In this report, we tried to present the set of studies in such a way that it was understandable to a wide audience, including experts and ordinary readers. All people - scientists and doctors, parents and teachers, legislators and activists - have the right to have access to accurate information on sexual orientation and gender identity. Despite the many contradictions in our society’s attitude towards members of the LGBT community, no political or cultural views should impede the study and understanding of relevant medical and public health issues and the provision of assistance to people suffering from mental health problems, presumably due to their sexual identity.

Our work suggests some directions for future research in the biological, psychological and social sciences. More research is needed to identify the causes of increased levels of mental health problems in LGBT subpopulations. The model of social stress, which is mainly used in research on this topic, needs to be improved, and, most likely, supplemented by other hypotheses. In addition, the characteristics of development and changes in sexual desires throughout life, for the most part, are poorly understood.
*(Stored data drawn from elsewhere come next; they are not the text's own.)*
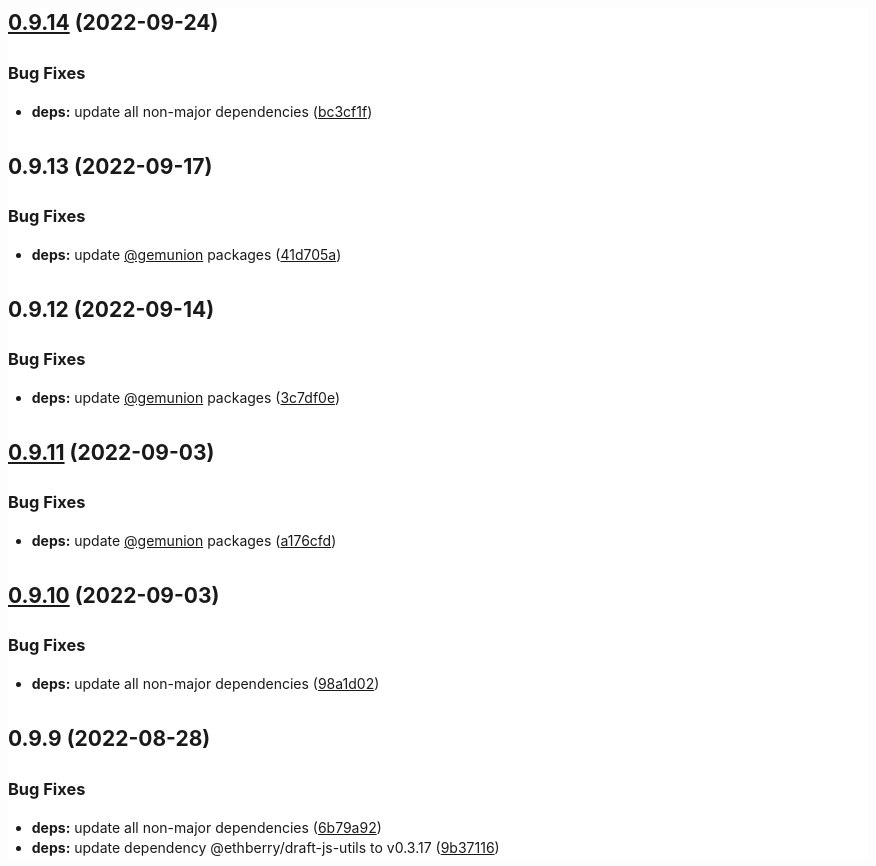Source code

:## [0.9.14](https://github.com/ethberry/nestjs-packages/compare/@ethberry/nest-js-module-typeorm-postgres@0.9.13...@ethberry/nest-js-module-typeorm-postgres@0.9.14) (2022-09-24)

### Bug Fixes

- **deps:** update all non-major dependencies ([bc3cf1f](https://github.com/ethberry/nestjs-packages/commit/bc3cf1fecef3c371f61412d68ba89d763f1b6516))

## 0.9.13 (2022-09-17)

### Bug Fixes

- **deps:** update [@gemunion](https://github.com/gemunion) packages ([41d705a](https://github.com/ethberry/nestjs-packages/commit/41d705a3fbf64de3d442217f41637ce3da32e0b5))

## 0.9.12 (2022-09-14)

### Bug Fixes

- **deps:** update [@gemunion](https://github.com/gemunion) packages ([3c7df0e](https://github.com/ethberry/nestjs-packages/commit/3c7df0ed113a3306e5ce26188034b80db0969073))

## [0.9.11](https://github.com/ethberry/nestjs-packages/compare/@ethberry/nest-js-module-typeorm-postgres@0.9.10...@ethberry/nest-js-module-typeorm-postgres@0.9.11) (2022-09-03)

### Bug Fixes

- **deps:** update [@gemunion](https://github.com/gemunion) packages ([a176cfd](https://github.com/ethberry/nestjs-packages/commit/a176cfdebc150b99d0c8600e67a2dfe165b7e40f))

## [0.9.10](https://github.com/ethberry/nestjs-packages/compare/@ethberry/nest-js-module-typeorm-postgres@0.9.9...@ethberry/nest-js-module-typeorm-postgres@0.9.10) (2022-09-03)

### Bug Fixes

- **deps:** update all non-major dependencies ([98a1d02](https://github.com/ethberry/nestjs-packages/commit/98a1d02dd3e74a74c9a59f86bf8e661cd4a663ae))

## 0.9.9 (2022-08-28)

### Bug Fixes

- **deps:** update all non-major dependencies ([6b79a92](https://github.com/ethberry/nestjs-packages/commit/6b79a92e253f62b07fe8f6209738d489d46e05ef))
- **deps:** update dependency @ethberry/draft-js-utils to v0.3.17 ([9b37116](https://github.com/ethberry/nestjs-packages/commit/9b37116c5a4fc2ed9861c6c7d2c3cffef85a3b06))
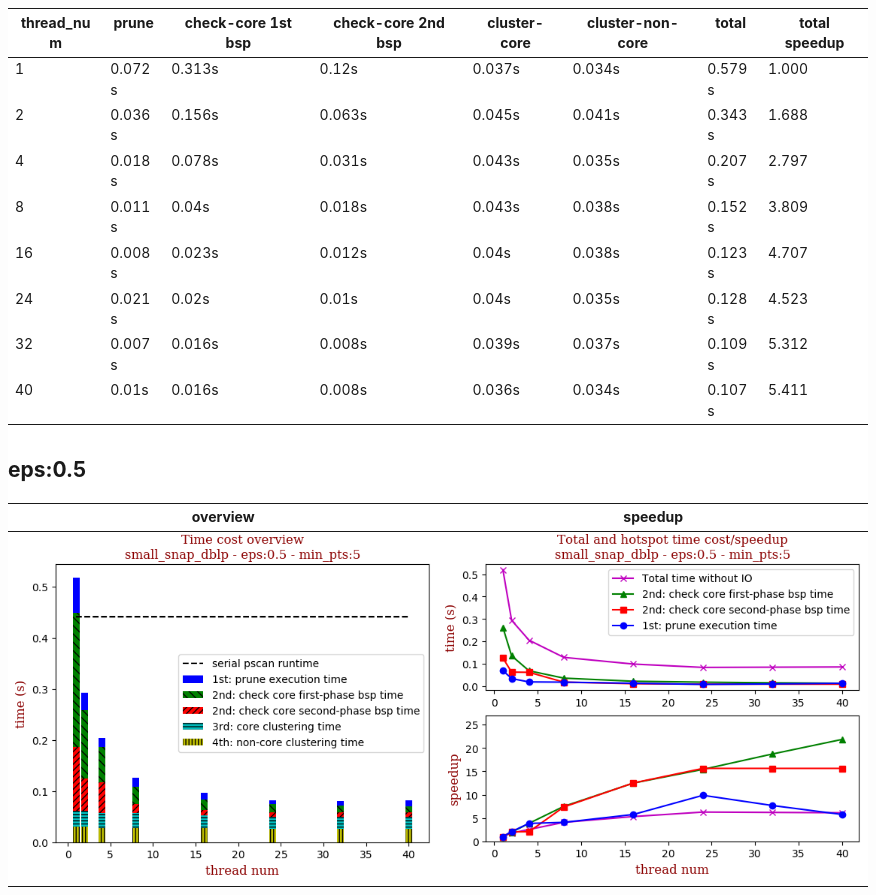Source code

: thread_num | prune | check-core 1st bsp | check-core 2nd bsp | cluster-core | cluster-non-core | total | total speedup
--- | --- | --- | --- | --- | --- | --- | ---
1 | 0.072s | 0.313s | 0.12s | 0.037s | 0.034s | 0.579s | 1.000
2 | 0.036s | 0.156s | 0.063s | 0.045s | 0.041s | 0.343s | 1.688
4 | 0.018s | 0.078s | 0.031s | 0.043s | 0.035s | 0.207s | 2.797
8 | 0.011s | 0.04s | 0.018s | 0.043s | 0.038s | 0.152s | 3.809
16 | 0.008s | 0.023s | 0.012s | 0.04s | 0.038s | 0.123s | 4.707
24 | 0.021s | 0.02s | 0.01s | 0.04s | 0.035s | 0.128s | 4.523
32 | 0.007s | 0.016s | 0.008s | 0.039s | 0.037s | 0.109s | 5.312
40 | 0.01s | 0.016s | 0.008s | 0.036s | 0.034s | 0.107s | 5.411

## eps:0.5

overview | speedup
--- | ---
![small_snap_dblp-overview](../../figures/scalability_robust/small_snap_dblp-eps:0.5-min_pts:5-overview.png) | ![small_snap_dblp-runtime-speedup](../../figures/scalability_robust/small_snap_dblp-eps:0.5-min_pts:5-runtime-speedup.png)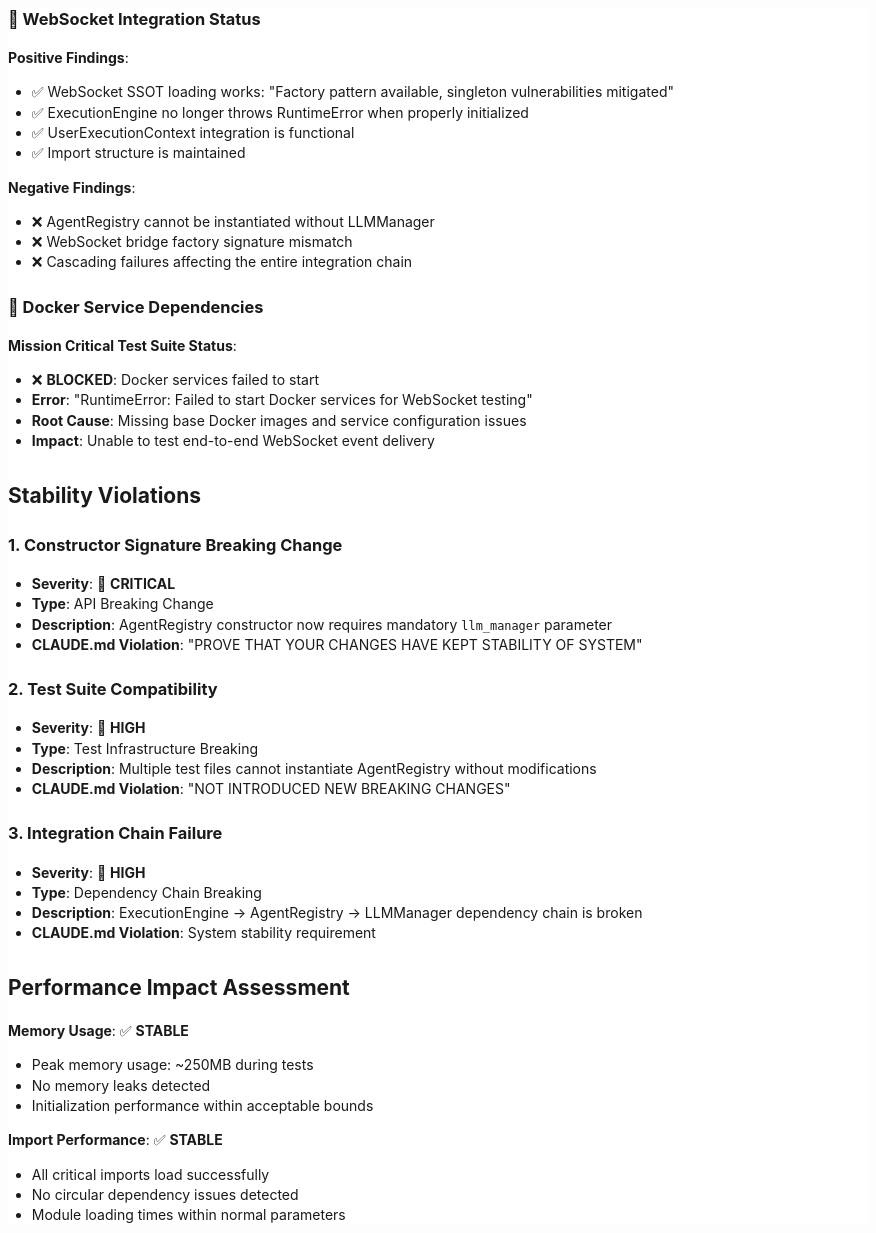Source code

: ### 🔄 WebSocket Integration Status

**Positive Findings**:
- ✅ WebSocket SSOT loading works: "Factory pattern available, singleton vulnerabilities mitigated"
- ✅ ExecutionEngine no longer throws RuntimeError when properly initialized
- ✅ UserExecutionContext integration is functional
- ✅ Import structure is maintained

**Negative Findings**:
- ❌ AgentRegistry cannot be instantiated without LLMManager
- ❌ WebSocket bridge factory signature mismatch
- ❌ Cascading failures affecting the entire integration chain

### 🐳 Docker Service Dependencies

**Mission Critical Test Suite Status**: 
- ❌ **BLOCKED**: Docker services failed to start
- **Error**: "RuntimeError: Failed to start Docker services for WebSocket testing"
- **Root Cause**: Missing base Docker images and service configuration issues
- **Impact**: Unable to test end-to-end WebSocket event delivery

## Stability Violations

### 1. Constructor Signature Breaking Change
- **Severity**: 🚨 **CRITICAL**
- **Type**: API Breaking Change
- **Description**: AgentRegistry constructor now requires mandatory `llm_manager` parameter
- **CLAUDE.md Violation**: "PROVE THAT YOUR CHANGES HAVE KEPT STABILITY OF SYSTEM"

### 2. Test Suite Compatibility
- **Severity**: 🔴 **HIGH**
- **Type**: Test Infrastructure Breaking
- **Description**: Multiple test files cannot instantiate AgentRegistry without modifications
- **CLAUDE.md Violation**: "NOT INTRODUCED NEW BREAKING CHANGES"

### 3. Integration Chain Failure
- **Severity**: 🔴 **HIGH**  
- **Type**: Dependency Chain Breaking
- **Description**: ExecutionEngine → AgentRegistry → LLMManager dependency chain is broken
- **CLAUDE.md Violation**: System stability requirement

## Performance Impact Assessment

**Memory Usage**: ✅ **STABLE**
- Peak memory usage: ~250MB during tests
- No memory leaks detected
- Initialization performance within acceptable bounds

**Import Performance**: ✅ **STABLE**
- All critical imports load successfully
- No circular dependency issues detected
- Module loading times within normal parameters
Empirical research can help us better understand relationship, sexual health, and mental health issues.

Criticism and contestation of both parts of the paradigm are “born like this” - both statements about the biological certainty and fixation of sexual orientation, and the related statement about the independence of the fixed gender from the biological sex — allows us to raise important questions about sexuality, sexual behavior, gender, and individual and social benefits from a new perspective. Some of these issues are beyond the scope of this work, but those that we have considered suggest that there is a huge gap between most of the public discourse and what science has discovered.

Thoughtful research and a thorough, careful interpretation of the results can advance our understanding of sexual orientation and gender identity. There is still a lot of work and questions that have not yet received answers. We tried to generalize and describe a complex set of scientific studies on some of these topics. We hope that this report will help to continue an open discussion about human sexuality and identity. We expect this report to trigger a lively reaction, and we welcome it.